A 67 anni di età con almeno 20 anni di contributi si può andare in pensione. Parliamo delle pensioni di vecchiaia ordinarie. Con 20 anni di contributi si può andare in pensione anche a 64 anni, ma solo per chi ha versamenti dopo il 1995 e quindi vanta lo status di contributivo puro. Sempre come contributivo puro se non si raggiunge il diritto alla pensione a 64 anni e nemmeno a 67 anni, si può ottenerla a 71 anni con solo 5 anni di contributi. Chi riesce a rientrare ancora nelle deroghe Amato, a 67 anni può andare in pensione con 15 anni di contributi.

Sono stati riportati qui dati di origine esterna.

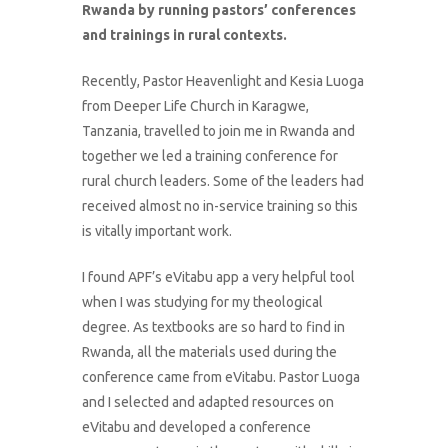
Rwanda by running pastors’ conferences
and trainings in rural contexts.
Recently, Pastor Heavenlight and Kesia Luoga
from Deeper Life Church in Karagwe,
Tanzania, travelled to join me in Rwanda and
together we led a training conference for
rural church leaders. Some of the leaders had
received almost no in-service training so this
is vitally important work.
I found APF’s eVitabu app a very helpful tool
when I was studying for my theological
degree. As textbooks are so hard to find in
Rwanda, all the materials used during the
conference came from eVitabu. Pastor Luoga
and I selected and adapted resources on
eVitabu and developed a conference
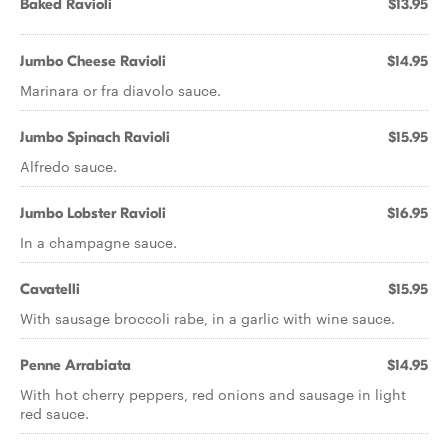
Baked Ravioli
$13.95
Jumbo Cheese Ravioli
$14.95
Marinara or fra diavolo sauce.
Jumbo Spinach Ravioli
$15.95
Alfredo sauce.
Jumbo Lobster Ravioli
$16.95
In a champagne sauce.
Cavatelli
$15.95
With sausage broccoli rabe, in a garlic with wine sauce.
Penne Arrabiata
$14.95
With hot cherry peppers, red onions and sausage in light
red sauce.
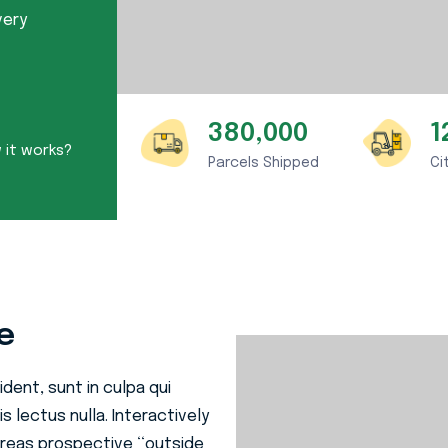
very
380,000
1
it works?
Parcels Shipped
Ci
e
dent, sunt in culpa qui
s lectus nulla. Interactively
reas prospective ‘‘outside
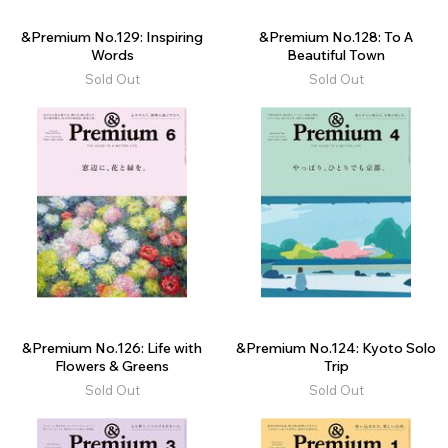
&Premium No.129: Inspiring
&Premium No.128: To A
Words
Beautiful Town
Sold Out
Sold Out
&Premium No.126: Life with
&Premium No.124: Kyoto Solo
Flowers & Greens
Trip
Sold Out
Sold Out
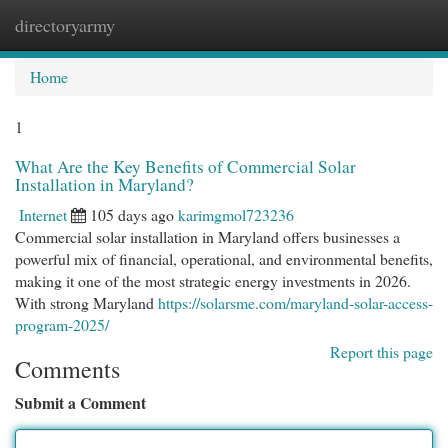
directoryarmy
Togg
navi
Home
1
What Are the Key Benefits of Commercial Solar
Installation in Maryland?
Internet
105 days ago
karimgmol723236
Commercial solar installation in Maryland offers businesses a
powerful mix of financial, operational, and environmental benefits,
making it one of the most strategic energy investments in 2026.
With strong Maryland
https://solarsme.com/maryland-solar-access-
program-2025/
Report this page
Comments
Submit a Comment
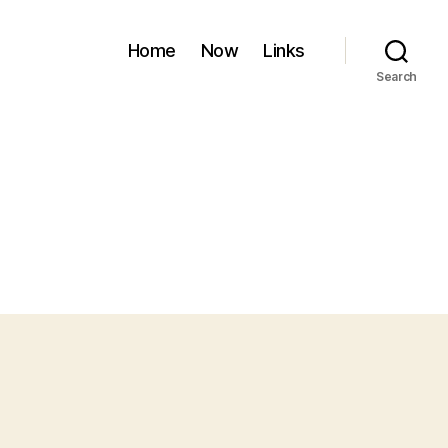
Home
Now
Links
Search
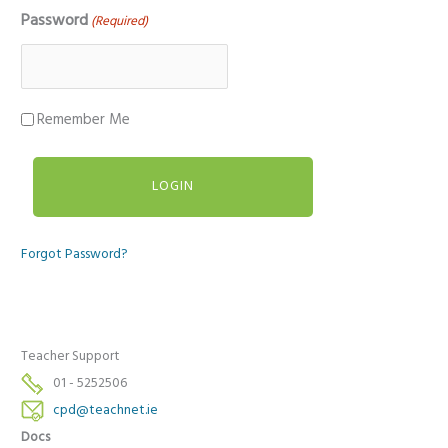
Password
(Required)
Remember Me
Forgot Password?
Teacher Support
01 - 5252506
cpd@teachnet.ie
Docs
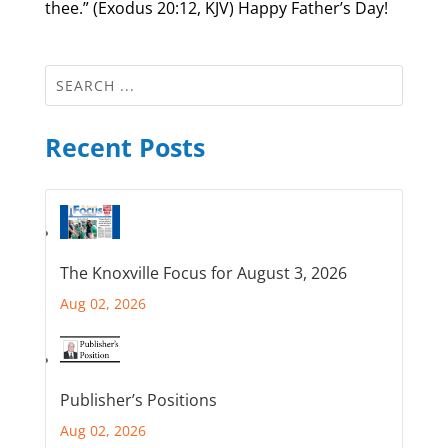
thee.” (Exodus 20:12, KJV) Happy Father’s Day!
Recent Posts
The Knoxville Focus for August 3, 2026
Aug 02, 2026
Publisher’s Positions
Aug 02, 2026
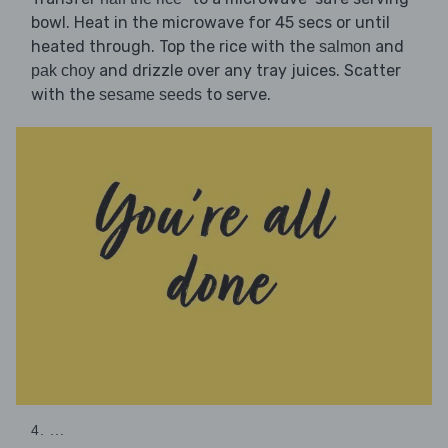
bowl. Heat in the microwave for 45 secs or until
heated through. Top the rice with the
and
salmon
and drizzle over any tray juices. Scatter
pak choy
with the
to serve.
sesame seeds
4. ...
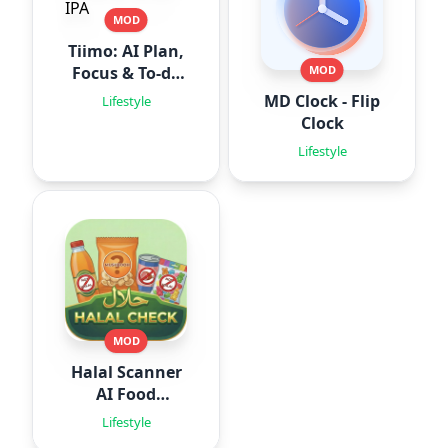
MOD
Tiimo: AI Plan,
Focus & To-do
MOD
IPA
MD Clock - Flip
Lifestyle
Clock
Lifestyle
MOD
Halal Scanner
AI Food
Analyze
Lifestyle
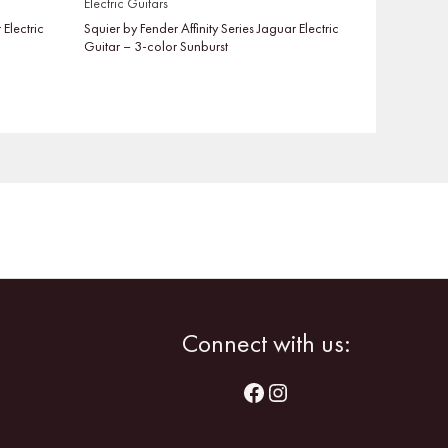
Electric Guitars
 Electric
Squier by Fender Affinity Series Jaguar Electric
Guitar – 3-color Sunburst
Facebook
Instagram
Connect with us:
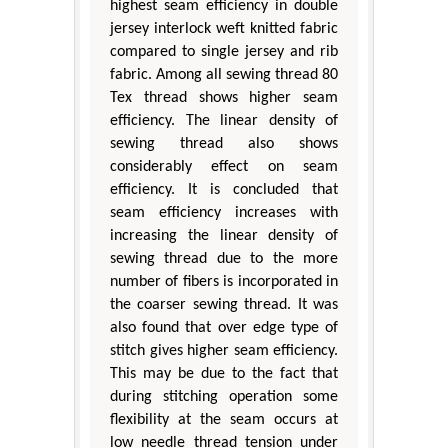
highest seam efficiency in double
jersey interlock weft knitted fabric
compared to single jersey and rib
fabric. Among all sewing thread 80
Tex thread shows higher seam
efficiency. The linear density of
sewing thread also shows
considerably effect on seam
efficiency. It is concluded that
seam efficiency increases with
increasing the linear density of
sewing thread due to the more
number of fibers is incorporated in
the coarser sewing thread. It was
also found that over edge type of
stitch gives higher seam efficiency.
This may be due to the fact that
during stitching operation some
flexibility at the seam occurs at
low needle thread tension under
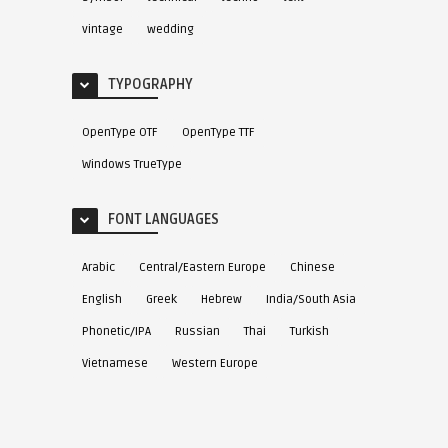
vintage
wedding
TYPOGRAPHY
OpenType OTF
OpenType TTF
Windows TrueType
FONT LANGUAGES
Arabic
Central/Eastern Europe
Chinese
English
Greek
Hebrew
India/South Asia
Phonetic/IPA
Russian
Thai
Turkish
Vietnamese
Western Europe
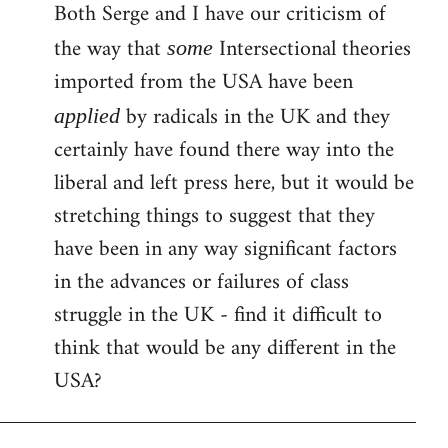
Both Serge and I have our criticism of
the way that
Intersectional theories
some
imported from the USA have been
by radicals in the UK and they
applied
certainly have found there way into the
liberal and left press here, but it would be
stretching things to suggest that they
have been in any way significant factors
in the advances or failures of class
struggle in the UK - find it difficult to
think that would be any different in the
USA?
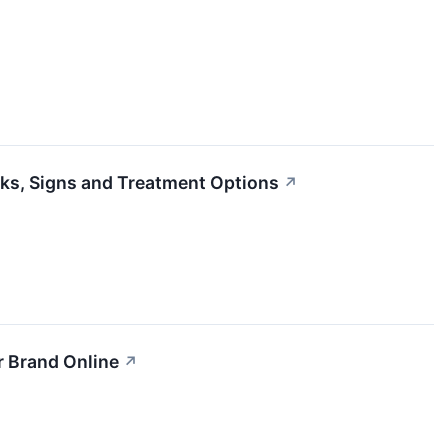
ks, Signs and Treatment Options
↗
r Brand Online
↗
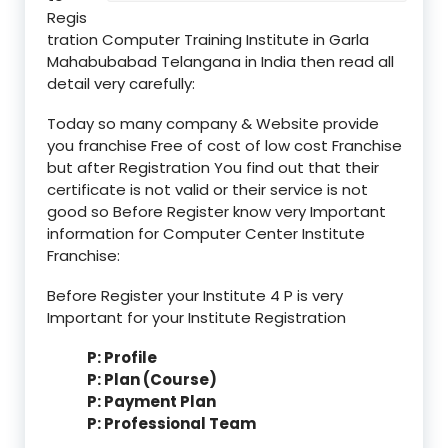
Regis
tration Computer Training Institute in Garla
Mahabubabad Telangana in India then read all
detail very carefully:
Today so many company & Website provide
you franchise Free of cost of low cost Franchise
but after Registration You find out that their
certificate is not valid or their service is not
good so Before Register know very Important
information for Computer Center Institute
Franchise:
Before Register your Institute 4 P is very
Important for your Institute Registration
P: Profile
P: Plan (Course)
P: Payment Plan
P: Professional Team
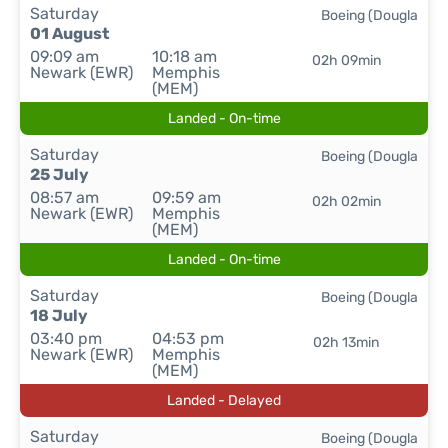
Saturday
Boeing (Dougla
01 August
09:09 am
10:18 am
02h 09min
Newark (EWR)
Memphis
(MEM)
Landed - On-time
Saturday
Boeing (Dougla
25 July
08:57 am
09:59 am
02h 02min
Newark (EWR)
Memphis
(MEM)
Landed - On-time
Saturday
Boeing (Dougla
18 July
03:40 pm
04:53 pm
02h 13min
Newark (EWR)
Memphis
(MEM)
Landed - Delayed
Saturday
Boeing (Dougla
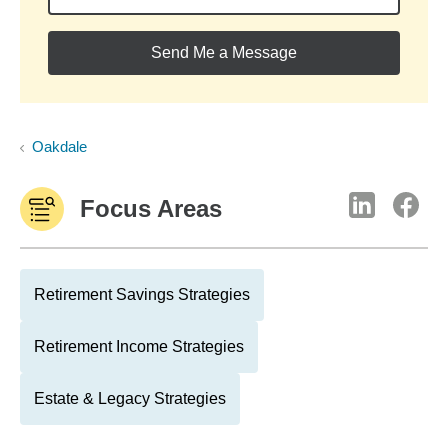
Send Me a Message
Oakdale
Focus Areas
Retirement Savings Strategies
Retirement Income Strategies
Estate & Legacy Strategies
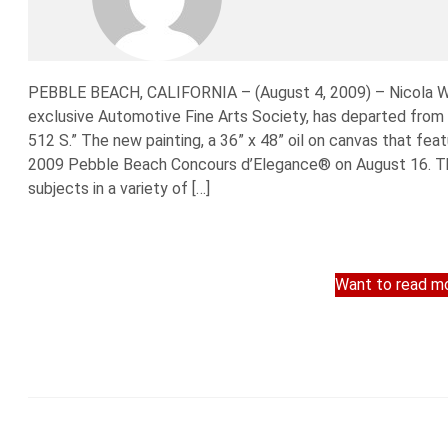
PEBBLE BEACH, CALIFORNIA – (August 4, 2009) – Nicola Wo
exclusive Automotive Fine Arts Society, has departed from h
512 S.” The new painting, a 36” x 48” oil on canvas that feat
2009 Pebble Beach Concours d’Elegance® on August 16. The
subjects in a variety of […]
Want to read mo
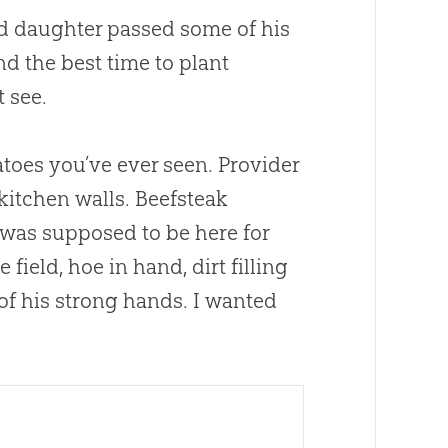
and daughter passed some of his
and the best time to plant
 see.
toes you’ve ever seen. Provider
kitchen walls. Beefsteak
 was supposed to be here for
field, hoe in hand, dirt filling
of his strong hands. I wanted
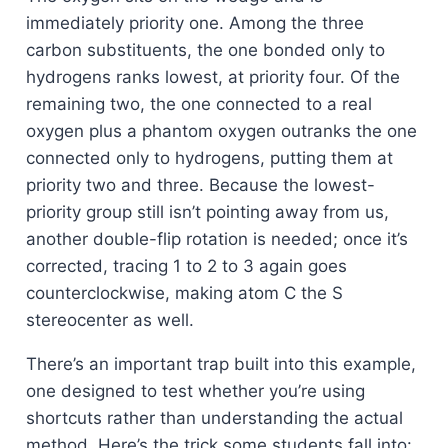
immediately priority one. Among the three
carbon substituents, the one bonded only to
hydrogens ranks lowest, at priority four. Of the
remaining two, the one connected to a real
oxygen plus a phantom oxygen outranks the one
connected only to hydrogens, putting them at
priority two and three. Because the lowest-
priority group still isn’t pointing away from us,
another double-flip rotation is needed; once it’s
corrected, tracing 1 to 2 to 3 again goes
counterclockwise, making atom C the S
stereocenter as well.
There’s an important trap built into this example,
one designed to test whether you’re using
shortcuts rather than understanding the actual
method. Here’s the trick some students fall into:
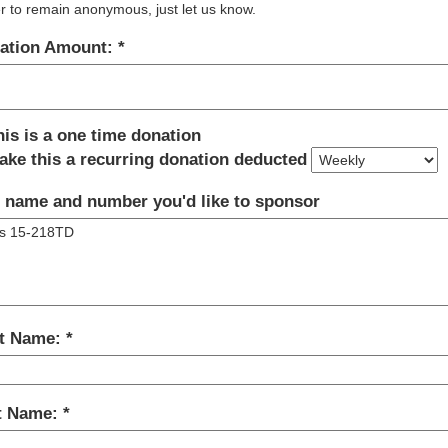
r to remain anonymous, just let us know.
ation Amount:
his is a one time donation
ake this a recurring donation deducted
 name and number you'd like to sponsor
st Name:
t Name:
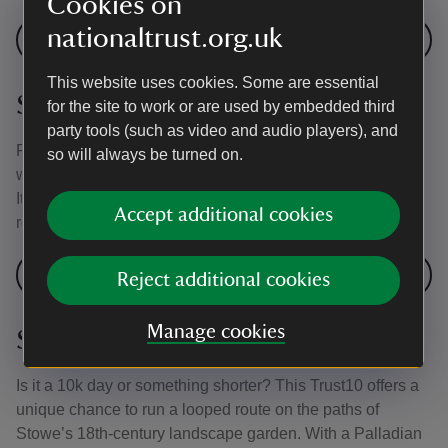
Cookies on
nationaltrust.org.uk
Join a Trust10 event at Polesden Lacey
This website uses cookies. Some are essential
Stourhead, Wiltshire
for the site to work or are used by embedded third
party tools (such as video and audio players), and
From March to October, more experienced runners might
so will always be turned on.
want to test themselves at the Trust10 event at Stourhead.
It's a challenging, multi-terrain run involving some public
Accept additional cookies
roads.
Join a Trust10 event at Stourhead
Reject additional cookies
Manage cookies
Stowe Gardens
Is it a 10k day or something shorter? This Trust10 offers a
unique chance to run a looped route on the paths of
Stowe’s 18th-century landscape garden. With a Palladian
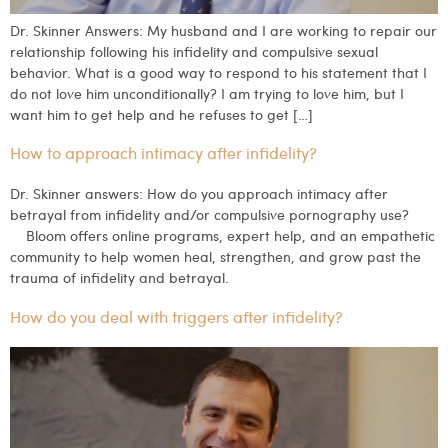
Dr. Skinner Answers: My husband and I are working to repair our
relationship following his infidelity and compulsive sexual
behavior. What is a good way to respond to his statement that I
do not love him unconditionally? I am trying to love him, but I
want him to get help and he refuses to get […]
How to approach intimacy after infidelity?
Dr. Skinner answers: How do you approach intimacy after
betrayal from infidelity and/or compulsive pornography use?
Bloom offers online programs, expert help, and an empathetic
community to help women heal, strengthen, and grow past the
trauma of infidelity and betrayal.
How do you deal with triggers after infidelity?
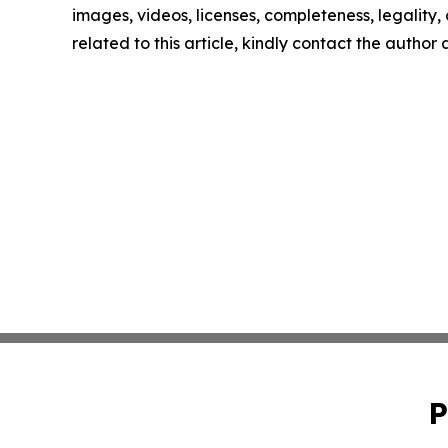
images, videos, licenses, completeness, legality, o
related to this article, kindly contact the author
P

A 67 anni di età infine, chi non ha diritto a nessuna pensione, perché privo di contributi o con contributi insufficienti, può ottenere l’assegno sociale. Ma solo entro un certo reddito. Cosa accomuna tutte queste prestazioni? Purtroppo il basso importo. Perché salvo rari casi di stipendi e contributi elevati, con 20 anni di contributi o meno, le pensioni spesso non superano i 500 euro al mese. Pochi soldi per arrivare a fine mese. Soprattutto per chi ha spese fisse oltre alle bollette e ai beni alimentari, come per esempio chi deve pagare l’affitto di casa. Ma ecco che le normative offrono un valido aiuto da poter sfruttare.

Pensionati che vivono in affitto, ecco come recuperare 150 euro di rimborso o 630 euro di pensione

L’Assegno sociale può essere preso in misura intera e pari a 534,41 euro al mese solo da chi non ha altri redditi. Invece spetta in misura ridotta a chi ha redditi sopra lo zero ma al di sotto di 534,41 euro. Per i soggetti coniugati le cifre dei redditi da non superare raddoppiano. Una pensione calcolata su 20 anni di contributi, spesso è al di sotto dell’importo dell’assegno sociale. Ma è anche vero che con le maggiorazioni e le cifre aggiuntive, i pensionati con redditi bassi possono arrivare a superare i 500 euro.

Ecco quindi che in base alle proprie condizioni reddituali e finanziarie, un pensionato può chiedere anche l’Assegno di Inclusione. La misura che ha sostituito il reddito di cittadinanza infatti può essere appannaggio pure di un pensionato. Come per il reddito di cittadinanza veniva concessa la pensione di cittadinanza a chi possedeva i requisiti. Il funzionamento dell’Assegno di Inclusione è noto a tutti. Si tratta di un sostegno che integra il reddito dei beneficiari fino ad una determinata soglia e che in alcuni casi eroga somme aggiuntive come rimborso delle spese per i canoni di affitto o dei mutui.

Come rientrare nell’Assegno di Inclusione come pensionati

L’Assegno di Inclusione è collegato all’ISEE e quindi non dipende solo dalla pensione che prende un contribuente. Rilevano anche le proprietà immobiliari, i soldi da parte in banca sui conti correnti, carte e libretti per esempio. E per prendere l’Assegno di Inclusione bisogna rientrare in specifici requisiti, non solo del titolare della pensione, ma anche del nucleo familiare del soggetto richiedente. L’importo dell’ Assegno di Inclusione può arrivare a massimo 500 euro al mese. Questa è la parte di integrazione reddituale. Con l’aggiunta della componente dell’affitto imputato, si può arrivare a prendere fino a 780 euro al mese. Per chi ha 67 anni di età o ancora di più ed è pensionato però, gli importi sono più alti rispetto agli altri. Esattamente come una volta era la differenza tra reddito di cittadinanza e pensione di cittadinanza. Per l’Assegno di Inclusione over 67 infatti le cifre sono pari a 630 euro come componente aggiuntiva reddituale. E poi con l’eventuale canone di affitto del pensionato si possono prendere 150 euro al mese in più.

Importi e integrazioni, ecco cosa occorre conoscere

Se prendiamo ad esempio un pensionato con cedolino di 534 euro al mese (o un titolare di assegno sociale), è evidente che con l’Assegno di Inclusione si può integrare ciò che si prende di trattamento, fino ad arrivare tra affitto e integrazione, a 780 euro.


Per poter beneficiare dell’Assegno di inclusione un titolare di un trattamento INPS che ha oltre 67 anni di età, deve avere un reddito familiare inferiore a 7.560 euro annui. Naturalmente questo per un singolo. Perché questa soglia va poi moltiplicata per la relativa scala di equivalenza basata sul numero dei componenti la famiglia. Cioè per esempio, moltiplicando questa soglia per 0,50 per ciascun componente del nucleo familiare con disabilità.